In our sample loan, you borrowed $1,000 over 5 years with an APR of 5%. You will owe about $100 in interest over the life of the loan (5 yrs.). Why does this matter? Because if you have credit card debt or you take out a consumer loan or HELOC to pay off credit card debt, you are going to pay A LOT more than the interest rate multiplied by the principal loan amount over the life of the loan, which MAY change your mind about the loan.

Also, it underscores the need to pay off debt as SOON as possible not just paying when you can. If you take out a $500k mortgage over 30 years at 3.75%, all of which would be considered perfectly reasonable, you will end up paying… you might want to sit down… $333k in interest over the 30 year life of that loan. Not pocket change.

You can see you do NOT pay $3.75% of the $500k you took out as a mortgage (which would equal $18,750). The compounding “pain” is generally worth it for a solid mortgage or student debt that allows you to earn more with your degree, but consumer loans should be a very last resort because of this hideous compounding effect.

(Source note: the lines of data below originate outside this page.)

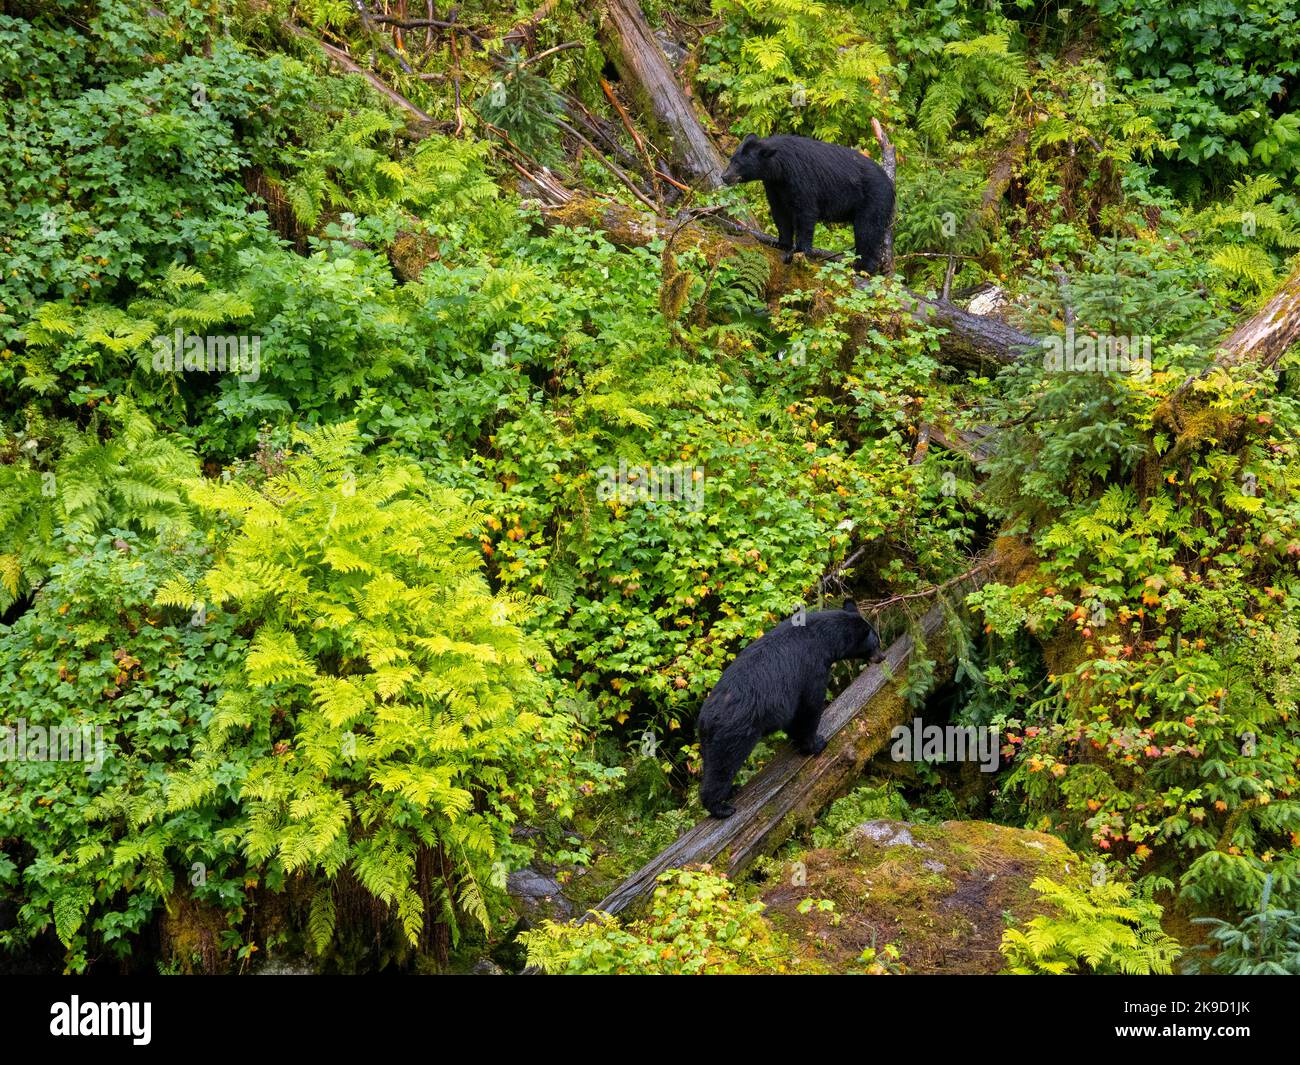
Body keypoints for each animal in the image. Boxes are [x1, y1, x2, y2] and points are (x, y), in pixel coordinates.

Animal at [696, 603, 889, 821]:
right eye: (875, 643)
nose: (882, 656)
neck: (825, 638)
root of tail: (706, 718)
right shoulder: (812, 667)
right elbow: (810, 707)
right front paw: (816, 744)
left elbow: (794, 716)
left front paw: (798, 739)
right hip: (734, 733)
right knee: (723, 766)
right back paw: (721, 807)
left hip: (708, 741)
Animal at [722, 134, 894, 274]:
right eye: (731, 159)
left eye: (738, 163)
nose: (724, 176)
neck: (780, 168)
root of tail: (890, 183)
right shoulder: (774, 186)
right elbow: (780, 213)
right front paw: (780, 243)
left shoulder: (801, 178)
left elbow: (805, 212)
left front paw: (799, 251)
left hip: (873, 199)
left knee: (867, 230)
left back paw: (863, 267)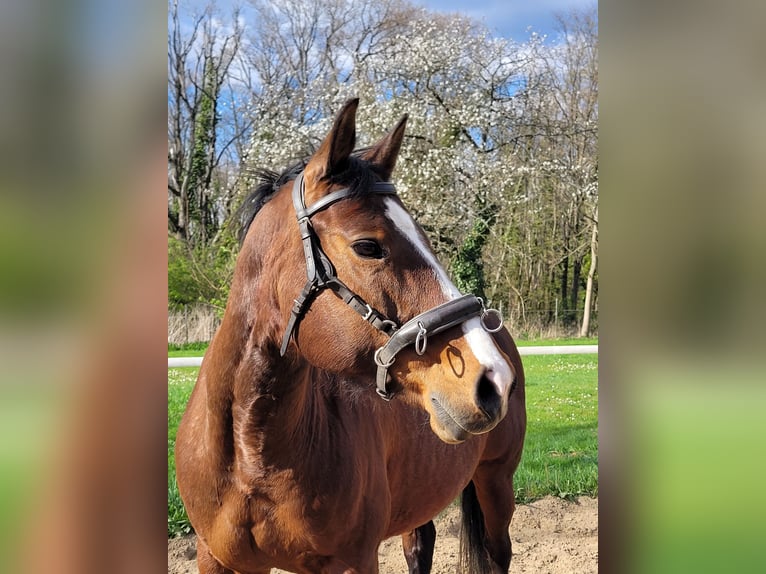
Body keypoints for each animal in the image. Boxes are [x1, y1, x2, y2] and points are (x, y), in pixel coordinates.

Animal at [175, 98, 526, 574]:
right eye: (367, 246)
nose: (492, 380)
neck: (250, 453)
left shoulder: (352, 560)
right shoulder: (216, 558)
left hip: (496, 483)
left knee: (496, 550)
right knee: (420, 544)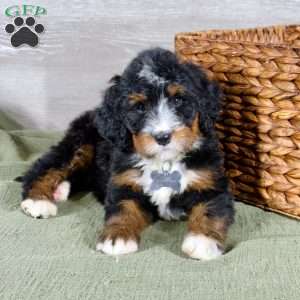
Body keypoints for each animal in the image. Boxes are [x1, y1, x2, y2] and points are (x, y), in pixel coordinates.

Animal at [18, 48, 234, 258]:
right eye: (139, 107)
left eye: (178, 100)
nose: (163, 136)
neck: (164, 162)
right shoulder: (124, 182)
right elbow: (123, 208)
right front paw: (117, 237)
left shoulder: (211, 182)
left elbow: (210, 210)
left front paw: (203, 241)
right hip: (80, 144)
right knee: (45, 167)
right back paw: (38, 201)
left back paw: (60, 190)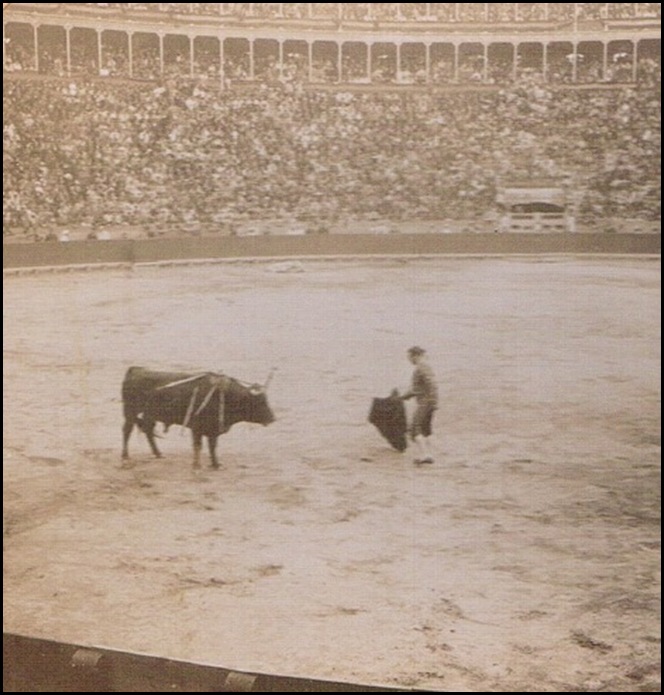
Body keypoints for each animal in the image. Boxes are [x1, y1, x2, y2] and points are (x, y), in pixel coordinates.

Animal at [120, 368, 274, 470]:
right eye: (259, 402)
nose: (273, 418)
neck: (224, 396)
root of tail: (136, 369)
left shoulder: (213, 430)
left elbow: (212, 446)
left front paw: (215, 464)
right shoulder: (196, 428)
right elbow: (198, 445)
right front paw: (196, 465)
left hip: (149, 415)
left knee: (148, 430)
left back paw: (158, 454)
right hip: (130, 412)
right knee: (127, 431)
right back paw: (125, 456)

On the other hand, compounding is your friend if you are a saver. If you save, especially when you are young, over time your savings grow A LOT. If you save $2,000/year at age 30 until age 50 and earn 5%, you will have about $69k, not $2,000 * 20 years plus 5%, (incidentally, that’s $42k).

Do not be fooled by low APR rates. Low APR rates are great, but remember another critical piece is how long it takes you to pay the loan back. Pay back quickly, save slowly over time.